Importantly, smartphone devices come with a number of sensors. These include the camera, the microphone and the touchscreen. Perhaps less obviously they come with light sensors, gyroscopes, proximity sensors, stress monitors, heart-rate monitors and pedometers, all of which in isolation or combination can be
useful tools to monitor behaviours and even emotional response to advertising and communications, passively, without the need to ask survey questions.

In MENA we have already made extensive use of GPS location data from smartphones, which allows us to build up daily travel patterns among those who have our research app installed. This data can be further enriched by data from the magnetometer and accelerometer to allow us to estimate direction and speed of travel. We have mapped this data in the UAE to the data sets we maintain on outdoor advertising campaigns and are able to provide estimates of the audience that have an opportunity to see outdoor campaigns while they are live. We have therefore been able to use this data to estimate audiences for outdoor billboards based on granular audience data collected passively.

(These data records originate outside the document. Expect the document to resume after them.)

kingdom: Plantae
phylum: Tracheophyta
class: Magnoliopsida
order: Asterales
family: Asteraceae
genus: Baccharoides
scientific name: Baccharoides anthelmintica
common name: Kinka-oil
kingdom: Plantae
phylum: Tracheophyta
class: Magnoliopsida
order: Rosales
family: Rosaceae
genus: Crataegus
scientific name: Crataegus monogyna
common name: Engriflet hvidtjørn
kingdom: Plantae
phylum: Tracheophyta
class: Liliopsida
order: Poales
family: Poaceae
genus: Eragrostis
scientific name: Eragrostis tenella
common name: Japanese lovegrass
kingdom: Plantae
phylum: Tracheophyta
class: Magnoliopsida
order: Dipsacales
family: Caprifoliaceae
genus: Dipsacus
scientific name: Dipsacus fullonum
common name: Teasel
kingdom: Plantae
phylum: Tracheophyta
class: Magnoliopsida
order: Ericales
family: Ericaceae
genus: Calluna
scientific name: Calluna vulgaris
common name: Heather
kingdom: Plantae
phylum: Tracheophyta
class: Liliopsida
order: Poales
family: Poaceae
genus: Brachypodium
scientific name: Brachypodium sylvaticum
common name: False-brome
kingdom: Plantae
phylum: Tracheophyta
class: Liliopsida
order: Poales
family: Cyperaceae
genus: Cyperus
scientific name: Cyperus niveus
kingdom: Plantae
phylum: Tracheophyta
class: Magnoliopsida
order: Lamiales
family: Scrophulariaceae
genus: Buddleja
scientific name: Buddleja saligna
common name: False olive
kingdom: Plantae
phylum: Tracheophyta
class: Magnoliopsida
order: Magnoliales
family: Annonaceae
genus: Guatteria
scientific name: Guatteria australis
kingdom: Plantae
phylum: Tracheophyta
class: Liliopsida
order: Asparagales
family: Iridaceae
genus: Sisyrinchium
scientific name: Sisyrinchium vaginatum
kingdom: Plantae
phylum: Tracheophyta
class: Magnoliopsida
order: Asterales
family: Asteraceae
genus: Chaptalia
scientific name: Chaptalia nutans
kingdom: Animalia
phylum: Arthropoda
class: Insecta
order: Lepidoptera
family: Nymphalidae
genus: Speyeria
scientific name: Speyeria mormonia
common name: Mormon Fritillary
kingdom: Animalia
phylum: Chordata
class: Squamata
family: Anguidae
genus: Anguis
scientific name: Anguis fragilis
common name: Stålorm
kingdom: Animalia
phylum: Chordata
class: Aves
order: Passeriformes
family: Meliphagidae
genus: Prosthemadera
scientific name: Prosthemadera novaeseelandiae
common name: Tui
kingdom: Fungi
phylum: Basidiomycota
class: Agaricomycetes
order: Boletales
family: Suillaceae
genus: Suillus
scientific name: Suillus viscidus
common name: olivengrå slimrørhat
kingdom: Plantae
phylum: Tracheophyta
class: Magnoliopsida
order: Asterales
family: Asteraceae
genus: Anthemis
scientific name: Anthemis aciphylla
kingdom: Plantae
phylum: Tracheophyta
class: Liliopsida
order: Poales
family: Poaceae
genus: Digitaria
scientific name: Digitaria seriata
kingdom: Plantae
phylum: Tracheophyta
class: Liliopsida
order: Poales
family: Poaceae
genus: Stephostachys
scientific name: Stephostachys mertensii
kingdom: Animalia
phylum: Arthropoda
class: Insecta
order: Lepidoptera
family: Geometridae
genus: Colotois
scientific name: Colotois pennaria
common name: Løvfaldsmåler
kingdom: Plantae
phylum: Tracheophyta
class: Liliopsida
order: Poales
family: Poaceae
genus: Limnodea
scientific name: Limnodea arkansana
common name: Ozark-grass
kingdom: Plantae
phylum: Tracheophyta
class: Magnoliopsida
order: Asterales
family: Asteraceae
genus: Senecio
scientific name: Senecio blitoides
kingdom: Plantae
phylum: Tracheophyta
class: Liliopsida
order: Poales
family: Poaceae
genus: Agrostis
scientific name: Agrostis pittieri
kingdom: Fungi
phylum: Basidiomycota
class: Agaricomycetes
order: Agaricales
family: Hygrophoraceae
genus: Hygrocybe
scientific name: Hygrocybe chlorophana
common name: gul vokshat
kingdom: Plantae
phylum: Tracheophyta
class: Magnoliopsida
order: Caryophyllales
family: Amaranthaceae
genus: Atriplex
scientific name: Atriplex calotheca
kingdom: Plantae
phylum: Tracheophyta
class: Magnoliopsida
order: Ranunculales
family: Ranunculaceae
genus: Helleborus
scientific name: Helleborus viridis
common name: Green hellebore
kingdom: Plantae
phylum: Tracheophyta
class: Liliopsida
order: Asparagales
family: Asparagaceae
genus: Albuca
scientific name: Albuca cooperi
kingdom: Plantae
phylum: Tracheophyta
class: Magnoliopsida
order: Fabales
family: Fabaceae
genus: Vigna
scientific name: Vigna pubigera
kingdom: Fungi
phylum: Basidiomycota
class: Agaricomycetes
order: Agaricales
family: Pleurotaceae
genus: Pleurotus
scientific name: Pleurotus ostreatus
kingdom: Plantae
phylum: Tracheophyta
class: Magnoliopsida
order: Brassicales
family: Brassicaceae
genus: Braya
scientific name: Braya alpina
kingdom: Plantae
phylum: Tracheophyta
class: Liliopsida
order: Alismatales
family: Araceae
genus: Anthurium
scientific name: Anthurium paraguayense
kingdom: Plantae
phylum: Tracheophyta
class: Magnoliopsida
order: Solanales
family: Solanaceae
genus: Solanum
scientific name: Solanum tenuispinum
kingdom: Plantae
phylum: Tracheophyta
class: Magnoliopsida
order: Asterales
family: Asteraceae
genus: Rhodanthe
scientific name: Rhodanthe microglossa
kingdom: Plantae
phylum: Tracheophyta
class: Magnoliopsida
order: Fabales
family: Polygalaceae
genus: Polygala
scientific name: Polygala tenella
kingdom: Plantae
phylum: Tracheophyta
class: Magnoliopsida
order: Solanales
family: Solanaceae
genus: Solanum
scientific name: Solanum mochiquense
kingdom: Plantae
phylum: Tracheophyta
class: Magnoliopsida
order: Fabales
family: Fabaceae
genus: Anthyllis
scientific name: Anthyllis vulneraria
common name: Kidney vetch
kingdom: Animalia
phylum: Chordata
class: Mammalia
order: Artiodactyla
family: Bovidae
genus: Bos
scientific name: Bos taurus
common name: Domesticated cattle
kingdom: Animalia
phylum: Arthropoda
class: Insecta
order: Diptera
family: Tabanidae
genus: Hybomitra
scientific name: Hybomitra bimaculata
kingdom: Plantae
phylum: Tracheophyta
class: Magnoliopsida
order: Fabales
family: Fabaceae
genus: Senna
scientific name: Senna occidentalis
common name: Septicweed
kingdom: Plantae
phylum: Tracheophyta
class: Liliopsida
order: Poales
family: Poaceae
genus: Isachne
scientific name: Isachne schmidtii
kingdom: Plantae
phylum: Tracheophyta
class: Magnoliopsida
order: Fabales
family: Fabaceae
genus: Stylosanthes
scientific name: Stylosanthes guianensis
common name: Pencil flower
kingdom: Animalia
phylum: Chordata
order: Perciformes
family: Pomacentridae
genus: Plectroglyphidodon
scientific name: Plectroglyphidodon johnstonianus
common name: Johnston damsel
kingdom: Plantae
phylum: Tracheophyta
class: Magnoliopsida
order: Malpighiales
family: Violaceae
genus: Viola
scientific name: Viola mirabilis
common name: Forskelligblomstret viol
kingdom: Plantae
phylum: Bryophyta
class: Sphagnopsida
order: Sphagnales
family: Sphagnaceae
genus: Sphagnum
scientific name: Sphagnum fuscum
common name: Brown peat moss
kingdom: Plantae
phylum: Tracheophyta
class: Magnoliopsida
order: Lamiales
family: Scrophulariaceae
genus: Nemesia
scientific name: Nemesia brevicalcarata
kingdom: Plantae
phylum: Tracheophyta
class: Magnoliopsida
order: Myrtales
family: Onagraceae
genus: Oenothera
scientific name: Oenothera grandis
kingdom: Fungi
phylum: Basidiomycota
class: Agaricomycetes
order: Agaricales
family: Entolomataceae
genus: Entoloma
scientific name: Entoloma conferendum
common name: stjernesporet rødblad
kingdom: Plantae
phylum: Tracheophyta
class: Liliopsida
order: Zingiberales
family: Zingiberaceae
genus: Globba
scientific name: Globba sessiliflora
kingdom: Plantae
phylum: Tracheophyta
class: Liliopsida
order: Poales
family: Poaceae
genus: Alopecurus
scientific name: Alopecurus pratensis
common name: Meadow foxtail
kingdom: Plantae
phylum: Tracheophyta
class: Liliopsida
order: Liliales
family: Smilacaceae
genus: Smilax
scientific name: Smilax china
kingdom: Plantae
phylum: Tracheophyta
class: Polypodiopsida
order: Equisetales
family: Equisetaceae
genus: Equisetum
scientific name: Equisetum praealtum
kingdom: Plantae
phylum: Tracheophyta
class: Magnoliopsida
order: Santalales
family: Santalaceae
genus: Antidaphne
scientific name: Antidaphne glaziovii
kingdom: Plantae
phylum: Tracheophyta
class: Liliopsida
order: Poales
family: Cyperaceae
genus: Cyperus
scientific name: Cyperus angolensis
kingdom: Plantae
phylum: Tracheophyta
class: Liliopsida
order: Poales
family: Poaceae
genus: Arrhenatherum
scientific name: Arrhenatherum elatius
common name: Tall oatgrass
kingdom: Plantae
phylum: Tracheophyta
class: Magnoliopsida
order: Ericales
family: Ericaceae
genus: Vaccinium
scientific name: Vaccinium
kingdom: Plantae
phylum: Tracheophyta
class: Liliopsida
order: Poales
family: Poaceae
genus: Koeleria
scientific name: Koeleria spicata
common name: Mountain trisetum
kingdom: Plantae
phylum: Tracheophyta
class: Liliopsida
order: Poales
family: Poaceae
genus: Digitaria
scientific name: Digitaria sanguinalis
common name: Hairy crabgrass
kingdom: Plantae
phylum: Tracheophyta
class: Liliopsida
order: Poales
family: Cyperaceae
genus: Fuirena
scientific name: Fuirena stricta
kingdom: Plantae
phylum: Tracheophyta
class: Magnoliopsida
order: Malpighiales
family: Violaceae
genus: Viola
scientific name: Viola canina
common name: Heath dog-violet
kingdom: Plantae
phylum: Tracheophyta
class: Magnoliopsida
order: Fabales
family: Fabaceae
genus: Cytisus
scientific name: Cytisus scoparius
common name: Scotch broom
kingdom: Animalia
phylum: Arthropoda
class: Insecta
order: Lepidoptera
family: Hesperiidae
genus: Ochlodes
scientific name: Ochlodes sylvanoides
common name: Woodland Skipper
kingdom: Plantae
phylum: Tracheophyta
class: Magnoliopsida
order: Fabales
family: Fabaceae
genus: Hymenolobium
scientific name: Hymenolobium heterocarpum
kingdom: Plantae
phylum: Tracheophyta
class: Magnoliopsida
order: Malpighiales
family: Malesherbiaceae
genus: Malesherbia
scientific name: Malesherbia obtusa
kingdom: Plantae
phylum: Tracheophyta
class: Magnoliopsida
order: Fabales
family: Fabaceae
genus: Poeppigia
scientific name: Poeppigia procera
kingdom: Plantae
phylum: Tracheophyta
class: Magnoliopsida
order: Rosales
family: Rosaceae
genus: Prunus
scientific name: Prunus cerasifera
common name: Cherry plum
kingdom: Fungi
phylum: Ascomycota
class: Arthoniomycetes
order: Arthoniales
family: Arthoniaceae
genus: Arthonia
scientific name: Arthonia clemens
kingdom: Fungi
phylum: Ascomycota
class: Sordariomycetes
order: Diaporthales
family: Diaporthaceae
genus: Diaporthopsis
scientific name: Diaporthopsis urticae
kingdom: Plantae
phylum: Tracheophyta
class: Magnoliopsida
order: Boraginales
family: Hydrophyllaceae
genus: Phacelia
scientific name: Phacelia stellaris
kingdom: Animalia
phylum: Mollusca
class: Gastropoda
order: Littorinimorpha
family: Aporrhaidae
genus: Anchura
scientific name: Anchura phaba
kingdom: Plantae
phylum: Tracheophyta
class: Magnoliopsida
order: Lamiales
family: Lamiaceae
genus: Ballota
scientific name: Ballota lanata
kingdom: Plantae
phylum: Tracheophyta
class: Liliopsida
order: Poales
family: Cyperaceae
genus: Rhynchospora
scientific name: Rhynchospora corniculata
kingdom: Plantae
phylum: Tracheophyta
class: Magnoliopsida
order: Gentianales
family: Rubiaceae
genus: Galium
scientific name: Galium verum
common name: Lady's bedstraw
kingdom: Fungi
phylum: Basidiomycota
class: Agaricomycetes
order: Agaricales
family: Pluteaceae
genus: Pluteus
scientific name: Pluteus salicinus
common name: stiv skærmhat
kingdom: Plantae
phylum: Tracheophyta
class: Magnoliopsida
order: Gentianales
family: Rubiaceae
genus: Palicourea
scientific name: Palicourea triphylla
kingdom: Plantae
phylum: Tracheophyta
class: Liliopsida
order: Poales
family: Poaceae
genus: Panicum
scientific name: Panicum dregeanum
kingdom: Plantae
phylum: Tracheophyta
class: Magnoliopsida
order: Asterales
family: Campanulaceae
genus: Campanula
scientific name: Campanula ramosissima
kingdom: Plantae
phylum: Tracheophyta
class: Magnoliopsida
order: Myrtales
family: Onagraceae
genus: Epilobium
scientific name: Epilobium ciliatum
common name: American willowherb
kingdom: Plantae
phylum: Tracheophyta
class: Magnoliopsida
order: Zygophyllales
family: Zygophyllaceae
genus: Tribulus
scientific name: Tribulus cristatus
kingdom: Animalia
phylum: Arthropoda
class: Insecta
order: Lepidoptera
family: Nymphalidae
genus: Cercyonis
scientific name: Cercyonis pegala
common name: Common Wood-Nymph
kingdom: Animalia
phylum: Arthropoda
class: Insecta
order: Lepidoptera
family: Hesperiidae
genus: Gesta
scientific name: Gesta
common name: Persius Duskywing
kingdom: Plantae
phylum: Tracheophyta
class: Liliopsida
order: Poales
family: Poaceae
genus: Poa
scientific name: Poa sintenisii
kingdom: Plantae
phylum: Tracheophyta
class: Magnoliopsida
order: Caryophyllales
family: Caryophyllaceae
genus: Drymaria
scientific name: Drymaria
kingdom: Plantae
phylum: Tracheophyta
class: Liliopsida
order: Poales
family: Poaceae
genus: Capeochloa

Turning to the microphone, this is an important sensor that allows us to detect audio from radio, TV and other media sources that contain an audio stream. For example, video advertising on Facebook and YouTube. Think how the Shazam application works; our application, known as MediaCell, is similar but always on. The principle behind it is that if the video content is audible within certain parameters we can assume the user of the device has had an opportunity to see the video ad or piece of content.

The benefits of using these sensors as measurement mechanisms are they are 100 per cent passive. Once installed, minimal effort is required from the participant to collect the data. We have, in our own research and development, seen advertising have an impact even when consumers are unable to recall seeing an ad, but we know electronically they have been exposed, and we have identified brand lift with this group in some of our studies.

Going forward, smartphone and smart devices offer enormous potential, in particular with the growth of wearable technologies, including smart wrist bands, smart visual equipment and home monitoring solutions. This brings the potential to go significantly beyond measuring behaviours and also measure the emotional response to communications, an area of research often termed as neuroscience.

One application of this is to use a further sensor, the camera, to record and analyse facial expressions in response to stimuli. Ipsos is deploying this technique, known as facial coding, as standard in its advertising pre-testing solutions around the globe. We have found this region is particularly sensitive to this technique from a privacy viewpoint, especially when it is administered remotely. Biometric responses to stimuli such as heart rate and blood pressure have been used in research studies elsewhere

Despite the multiple possibilities presented by technology, it has been challenging to deploy these measurements at scale to satisfy all information needs. It is not one-size-fits-all, unfortunately, for those in the measurement business. With multiple operating systems come challenges with respect to deploying solutions and minimising impact on the user experience of end users. iOS in particular is a difficult platform for extracting data from the sensors on the device for media measurement purposes. Hence we are also looking a big-data sets such as return path data, census level data from video platforms and data accessed via application program interfaces (APIs, which allow the creation of apps) from social networks to enrich the measurement we can provide. Ultimately, by combining intelligently different data sources while being sensitive to the privacy concerns of end users, we can provide accurate assessments of media consumption patterns and responses to advertising.